• [EXERCISE PROMPT]:
Show every line below that contains the word "label", copying each one in full.

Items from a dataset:

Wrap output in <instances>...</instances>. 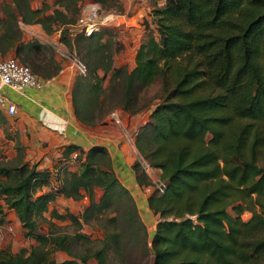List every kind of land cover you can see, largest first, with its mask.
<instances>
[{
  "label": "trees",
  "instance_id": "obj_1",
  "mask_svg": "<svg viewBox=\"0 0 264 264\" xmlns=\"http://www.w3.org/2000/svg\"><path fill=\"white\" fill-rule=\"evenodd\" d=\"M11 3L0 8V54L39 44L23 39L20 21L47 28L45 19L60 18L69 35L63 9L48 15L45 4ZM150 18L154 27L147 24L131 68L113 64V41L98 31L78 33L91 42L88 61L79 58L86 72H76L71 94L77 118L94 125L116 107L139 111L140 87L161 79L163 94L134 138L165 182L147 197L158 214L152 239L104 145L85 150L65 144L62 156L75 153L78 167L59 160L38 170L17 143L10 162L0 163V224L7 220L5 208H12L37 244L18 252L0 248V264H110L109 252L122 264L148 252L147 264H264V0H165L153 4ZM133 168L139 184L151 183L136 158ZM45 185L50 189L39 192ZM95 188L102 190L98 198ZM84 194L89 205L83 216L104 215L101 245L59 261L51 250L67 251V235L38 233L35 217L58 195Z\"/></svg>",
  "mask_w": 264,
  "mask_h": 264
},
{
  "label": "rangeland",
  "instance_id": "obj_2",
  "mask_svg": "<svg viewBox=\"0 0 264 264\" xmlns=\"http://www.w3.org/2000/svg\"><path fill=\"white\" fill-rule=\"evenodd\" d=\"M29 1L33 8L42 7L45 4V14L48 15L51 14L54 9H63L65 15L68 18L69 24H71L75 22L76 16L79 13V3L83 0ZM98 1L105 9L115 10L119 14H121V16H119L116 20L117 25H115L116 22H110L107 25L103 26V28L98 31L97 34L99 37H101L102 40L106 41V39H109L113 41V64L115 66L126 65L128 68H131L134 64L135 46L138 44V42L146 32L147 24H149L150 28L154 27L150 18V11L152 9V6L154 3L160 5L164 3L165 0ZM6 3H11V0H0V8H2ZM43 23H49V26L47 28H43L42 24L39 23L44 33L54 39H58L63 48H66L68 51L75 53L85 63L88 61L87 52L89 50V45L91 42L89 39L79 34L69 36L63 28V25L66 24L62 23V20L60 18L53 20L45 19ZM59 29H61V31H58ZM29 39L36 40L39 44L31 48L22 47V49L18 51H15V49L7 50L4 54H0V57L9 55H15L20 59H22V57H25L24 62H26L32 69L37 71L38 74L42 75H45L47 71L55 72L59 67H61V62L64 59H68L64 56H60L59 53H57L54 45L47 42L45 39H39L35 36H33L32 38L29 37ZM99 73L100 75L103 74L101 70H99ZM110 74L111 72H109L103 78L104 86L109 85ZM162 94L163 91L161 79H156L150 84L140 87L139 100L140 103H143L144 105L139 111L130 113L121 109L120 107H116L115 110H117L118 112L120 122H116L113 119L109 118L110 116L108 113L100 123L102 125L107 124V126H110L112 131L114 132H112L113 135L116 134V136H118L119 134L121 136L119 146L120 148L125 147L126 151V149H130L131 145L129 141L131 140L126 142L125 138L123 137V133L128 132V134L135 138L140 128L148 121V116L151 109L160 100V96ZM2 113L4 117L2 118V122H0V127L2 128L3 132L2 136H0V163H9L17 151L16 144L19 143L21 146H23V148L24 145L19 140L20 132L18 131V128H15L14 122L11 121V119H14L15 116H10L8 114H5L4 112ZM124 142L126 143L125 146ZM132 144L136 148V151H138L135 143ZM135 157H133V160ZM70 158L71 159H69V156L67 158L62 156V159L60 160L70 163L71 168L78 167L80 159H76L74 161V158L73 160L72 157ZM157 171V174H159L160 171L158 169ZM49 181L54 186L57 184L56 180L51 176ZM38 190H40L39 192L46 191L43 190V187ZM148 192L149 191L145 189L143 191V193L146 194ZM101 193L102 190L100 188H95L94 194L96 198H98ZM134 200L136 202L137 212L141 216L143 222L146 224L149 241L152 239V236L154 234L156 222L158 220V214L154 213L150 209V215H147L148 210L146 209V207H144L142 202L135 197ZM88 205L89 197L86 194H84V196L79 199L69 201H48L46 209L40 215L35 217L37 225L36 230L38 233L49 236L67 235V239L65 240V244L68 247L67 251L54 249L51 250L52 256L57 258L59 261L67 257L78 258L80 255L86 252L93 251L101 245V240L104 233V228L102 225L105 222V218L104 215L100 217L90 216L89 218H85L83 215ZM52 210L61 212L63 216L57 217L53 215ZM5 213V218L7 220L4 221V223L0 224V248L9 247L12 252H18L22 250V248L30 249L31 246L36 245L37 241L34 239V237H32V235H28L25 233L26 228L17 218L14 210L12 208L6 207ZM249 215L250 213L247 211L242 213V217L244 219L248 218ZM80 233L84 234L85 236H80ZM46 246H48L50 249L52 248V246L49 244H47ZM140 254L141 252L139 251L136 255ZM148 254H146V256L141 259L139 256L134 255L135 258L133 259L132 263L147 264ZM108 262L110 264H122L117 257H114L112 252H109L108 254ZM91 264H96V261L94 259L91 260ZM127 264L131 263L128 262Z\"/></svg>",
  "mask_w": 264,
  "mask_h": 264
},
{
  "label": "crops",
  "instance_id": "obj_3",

• [RESPONSE BELOW]:
  "label": "trees",
  "label": "rangeland",
  "label": "crops",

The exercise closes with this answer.